Streaming

Stream events from running workflows in Python

Stream vs Routing Events

Routing events flow between steps inside a workflow. Stream events are published outward for external consumers — they do not affect step routing.

Publishing Stream Events

Define a custom event by subclassing Event, then use ctx.write_event_to_stream() inside any step to push it to the external stream:

class ProgressEvent(Event):
    step: int
    message: str

@step
async def process(ctx: Context, ev: Event):
    for i in range(3):
        ctx.write_event_to_stream(ProgressEvent(step=i, message=f"Processing step {i}"))
    return StopEvent(result={"done": True})

ctx.write_event_to_stream() is synchronous — do not await it.

Consuming Stream Events

After starting a workflow, iterate over handler.stream_events() to receive stream events as they arrive:

handler = await wf.run()

async for event in handler.stream_events():
    print(f"[{event.event_type}] step={event.step}")

result = await handler.result()

handler.stream_events() returns an async iterator. It completes once the workflow finishes and all buffered events have been yielded.

Streaming Local Inference

The local-inference providers (MistralRsProvider, LlamaCppProvider) stream tokens incrementally through a callback. Each call to provider.stream(messages, on_chunk, options) resolves once the model has finished generating; the callback is invoked once per chunk in between.

from blazen import ChatMessage, MistralRsOptions, MistralRsProvider

provider = MistralRsProvider(options=MistralRsOptions("mistralai/Mistral-7B-Instruct-v0.3"))

def on_chunk(chunk: dict) -> None:
    if delta := chunk.get("delta"):
        print(delta, end="", flush=True)
    if reason := chunk.get("finish_reason"):
        print(f"\n[finish: {reason}]")

await provider.stream([ChatMessage.user("Tell me a joke")], on_chunk)
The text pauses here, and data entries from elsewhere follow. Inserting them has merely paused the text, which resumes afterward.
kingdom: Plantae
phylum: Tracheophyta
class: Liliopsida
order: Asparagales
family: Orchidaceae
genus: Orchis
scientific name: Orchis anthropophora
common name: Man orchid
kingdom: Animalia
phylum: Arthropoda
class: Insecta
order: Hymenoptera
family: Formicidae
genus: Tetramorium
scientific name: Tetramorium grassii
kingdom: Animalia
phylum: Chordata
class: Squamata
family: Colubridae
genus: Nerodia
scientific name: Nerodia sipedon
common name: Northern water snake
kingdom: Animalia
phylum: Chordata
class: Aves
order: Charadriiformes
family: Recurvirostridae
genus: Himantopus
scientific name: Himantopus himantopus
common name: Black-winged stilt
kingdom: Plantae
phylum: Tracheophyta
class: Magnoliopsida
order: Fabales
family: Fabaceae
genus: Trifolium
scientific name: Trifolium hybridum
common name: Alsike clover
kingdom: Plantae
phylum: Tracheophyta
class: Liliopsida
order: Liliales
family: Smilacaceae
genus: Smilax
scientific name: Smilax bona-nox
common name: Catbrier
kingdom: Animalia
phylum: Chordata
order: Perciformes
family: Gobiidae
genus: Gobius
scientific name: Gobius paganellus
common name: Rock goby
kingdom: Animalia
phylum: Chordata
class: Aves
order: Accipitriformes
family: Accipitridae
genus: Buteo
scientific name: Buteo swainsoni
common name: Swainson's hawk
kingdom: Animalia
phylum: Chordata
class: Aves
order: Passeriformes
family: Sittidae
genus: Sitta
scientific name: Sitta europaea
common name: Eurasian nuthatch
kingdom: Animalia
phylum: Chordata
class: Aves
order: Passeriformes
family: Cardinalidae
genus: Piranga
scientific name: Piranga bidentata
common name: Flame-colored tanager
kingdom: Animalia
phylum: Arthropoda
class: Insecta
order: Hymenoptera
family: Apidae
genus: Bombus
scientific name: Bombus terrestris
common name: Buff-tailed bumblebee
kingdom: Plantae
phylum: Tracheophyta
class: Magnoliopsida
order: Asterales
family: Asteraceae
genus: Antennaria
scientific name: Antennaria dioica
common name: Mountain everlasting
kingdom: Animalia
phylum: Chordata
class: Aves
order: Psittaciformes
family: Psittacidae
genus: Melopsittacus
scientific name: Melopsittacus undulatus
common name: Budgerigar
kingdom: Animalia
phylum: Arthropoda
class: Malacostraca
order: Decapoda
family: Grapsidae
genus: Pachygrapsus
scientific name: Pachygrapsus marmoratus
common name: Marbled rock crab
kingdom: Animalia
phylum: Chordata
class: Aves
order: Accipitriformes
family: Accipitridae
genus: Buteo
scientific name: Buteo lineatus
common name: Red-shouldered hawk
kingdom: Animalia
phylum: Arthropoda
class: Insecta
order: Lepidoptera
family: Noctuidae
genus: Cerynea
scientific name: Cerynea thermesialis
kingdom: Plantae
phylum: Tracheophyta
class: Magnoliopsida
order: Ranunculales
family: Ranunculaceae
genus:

The chunk dict mirrors the typed InferenceChunk class registered in blazen: it carries delta (incremental text), reasoning_delta (incremental reasoning content for thinking models), tool_calls (any tool calls completed in this chunk), and finish_reason (set on the final chunk only).

llama.cpp Backend

LlamaCppProvider.stream() follows the same callback pattern. Chunks mirror the typed LlamaCppInferenceChunk, which exposes delta and finish_reason (no reasoning split, no native tool calls):

from blazen import ChatMessage, LlamaCppOptions, LlamaCppProvider

provider = LlamaCppProvider(
    options=LlamaCppOptions(model_path="/models/llama-3.2-1b-q4_k_m.gguf")
)

def on_chunk(chunk: dict) -> None:
    if delta := chunk.get("delta"):
        print(delta, end="", flush=True)

await provider.stream([ChatMessage.user("Hello!")], on_chunk)

Typed Async Iterators

Alongside the callback API, blazen exposes typed async iterators — InferenceChunkStream (mistral.rs) and LlamaCppInferenceChunkStream (llama.cpp) — that yield InferenceChunk / LlamaCppInferenceChunk instances directly. They implement __aiter__ / __anext__ so they consume cleanly in an async for loop:

async for chunk in stream:  # InferenceChunkStream or LlamaCppInferenceChunkStream
    if chunk.delta:
        print(chunk.delta, end="", flush=True)
    if chunk.finish_reason:
        break

Iteration terminates with StopAsyncIteration once the underlying engine stream is exhausted.

Use InferenceChunkStream for mistral.rs models and LlamaCppInferenceChunkStream for llama.cpp; the per-chunk fields differ (see InferenceChunk vs LlamaCppInferenceChunk above), but the iteration shape is identical.